Pemerintah China Memperingatkan Industri Mobil Listrik untuk Berhenti Menurunkan Harga
Pemerintah Tiongkok telah mengimbau industri mobil listrik (EV) di negaranya untuk menghentikan praktik menurunkan harga secara berlebihan dan membatasi laju produksi. Langkah ini dilakukan sebagai respons terhadap kekhawatiran akan deflasi yang berkepanjangan, yang dapat menghambat pertumbuhan ekonomi negara tersebut.
Menurut laporan media internasional, pejabat tinggi Tiongkok dalam beberapa bulan terakhir sering menyebut istilah “involution” dalam diskusi tentang situasi ekonomi. Istilah ini merujuk pada kondisi di mana upaya dan investasi semakin besar, tetapi hasil yang diperoleh justru menurun. Salah satu sektor yang paling terkena dampak dari fenomena ini adalah industri mobil listrik, yang mengalami kelebihan kapasitas.
Presiden Xi Jinping bahkan secara langsung menegur pemerintah daerah karena dinilai terlalu giat memberikan dana kepada sektor strategis seperti kecerdasan buatan, komputasi, dan kendaraan energi baru. Ia menekankan pentingnya mengakhiri siklus “involution” ini agar ekonomi tetap berkelanjutan.
Produsen Besar Diingatkan oleh Regulator
Beberapa produsen besar, termasuk BYD yang sering disebut sebagai rival Tesla, telah dipanggil oleh regulator bulan lalu untuk mendapatkan peringatan terkait kelebihan kapasitas. Sebuah firma penasihat independen, Hutong Research, menyebut bahwa lembaga pemerintah di Tiongkok kini aktif menjalankan kebijakan pengurangan pasokan sesuai instruksi Presiden Xi.
Di tengah persaingan ketat, konsumen di Tiongkok terbiasa dengan harga yang sangat rendah. Perusahaan-perusahaan otomotif sering kali menurunkan harga hingga mendekati atau bahkan di bawah biaya produksi demi menguasai pasar. Hal ini juga berlaku bagi produsen mobil listrik Tiongkok.
BYD, misalnya, terus menurunkan harga model entry level-nya, Seagull, hingga menjadi 55.800 yuan atau sekitar Rp126,3 juta (kurs Rp2.262), hampir 20 persen lebih rendah dari harga resmi. Great Wall Motors juga menurunkan harga model Ora 3 sekitar 20% dari harga awalnya.
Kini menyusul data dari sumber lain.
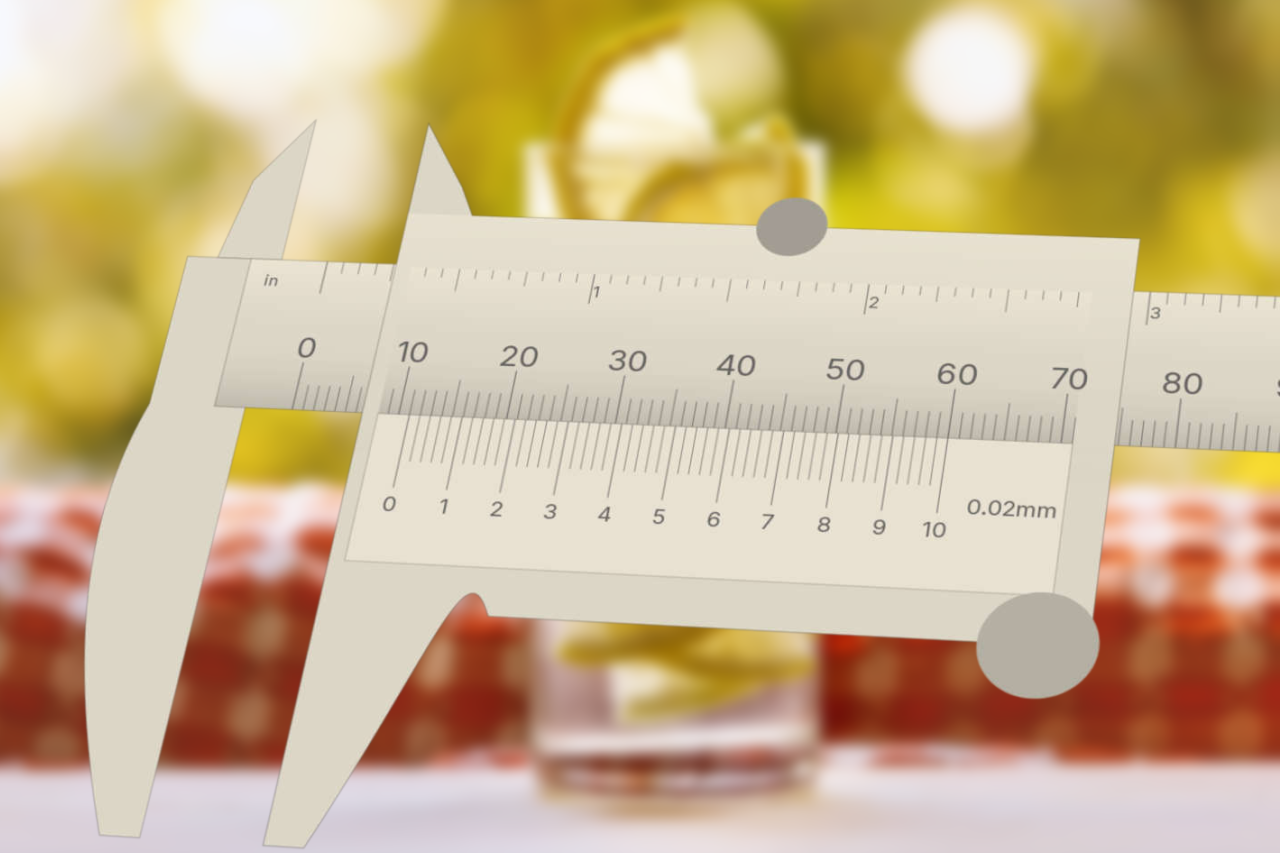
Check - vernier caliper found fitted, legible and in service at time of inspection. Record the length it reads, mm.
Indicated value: 11.0 mm
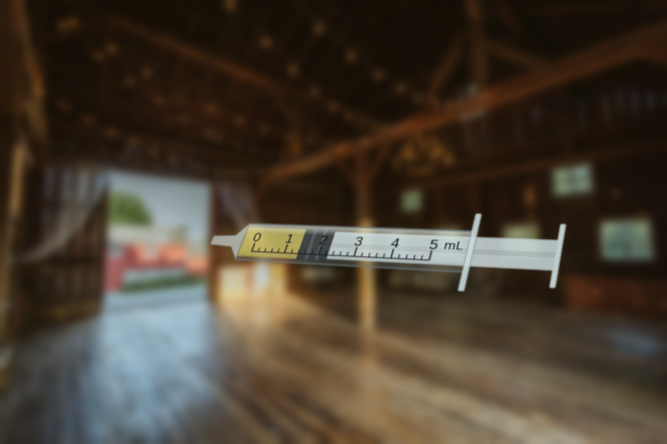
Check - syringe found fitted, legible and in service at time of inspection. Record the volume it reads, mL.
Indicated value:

CEO XPeng Motors, He Xiaopeng, memprediksi persaingan akan semakin sengit pada 2025 dan memperingatkan bahwa sebagian produsen tidak akan mampu bertahan.
“Pasar pasti akan melihat persaingan yang lebih sengit pada 2025,” ujar dia.
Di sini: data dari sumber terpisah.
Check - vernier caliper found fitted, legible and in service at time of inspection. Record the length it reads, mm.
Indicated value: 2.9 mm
Undang-Undang Baru Diusulkan, tapi Apakah Cukup?
Sebagai respons terhadap situasi ini, Tiongkok merilis draf amandemen undang-undang tentang penetapan harga, yang merupakan revisi pertama sejak 1998. Amandemen ini bertujuan memperkuat aturan pemerintah untuk menetapkan batas harga, mengidentifikasi “perilaku penetapan harga yang tidak adil,” dan mengendalikan kompetisi “gaya involusi,” termasuk penggunaan dominasi pasar untuk memengaruhi harga dan penjualan massal.
Namun, sejumlah analis pesimis terhadap efektivitas langkah ini, mengingat banyak produsen EV tidak untung dan bergantung pada dukungan pemerintah daerah. Seorang analis senior di Merics, Antonia Hmaidi, mengatakan bahwa ia tidak yakin pemerintah Tiongkok akan melakukan tindakan signifikan karena hingga saat ini belum ada produsen yang benar-benar dihukum akibat investasi berlebihan di sektor prioritas strategis.
Salah satu solusi yang diusulkan adalah memperluas ekspor, meski langkah ini berisiko memicu ketegangan dengan mitra dagang. Eropa, misalnya, sudah memberlakukan tarif hingga 45% untuk mobil listrik buatan Tiongkok.
“Saya pikir dalam jangka pendek, akan ada lebih banyak ketegangan dengan sebagian besar mitra dagangnya,” tambahnya.
Tahun lalu, Uni Eropa mengenakan tarif hingga 45% pada mobil listrik Tiongkok, yang membuat Beijing geram. Meskipun negosiasi belum mencapai titik temu, produsen mobil Tiongkok telah beradaptasi dengan mendorong penjualan kendaraan plug-in hybrid (PHEV) sebagai gantinya. Pada Juni lalu, pangsa pasar perusahaan Tiongkok di Eropa kembali mencapai 10%, persis seperti sebelum diberlakukannya tarif.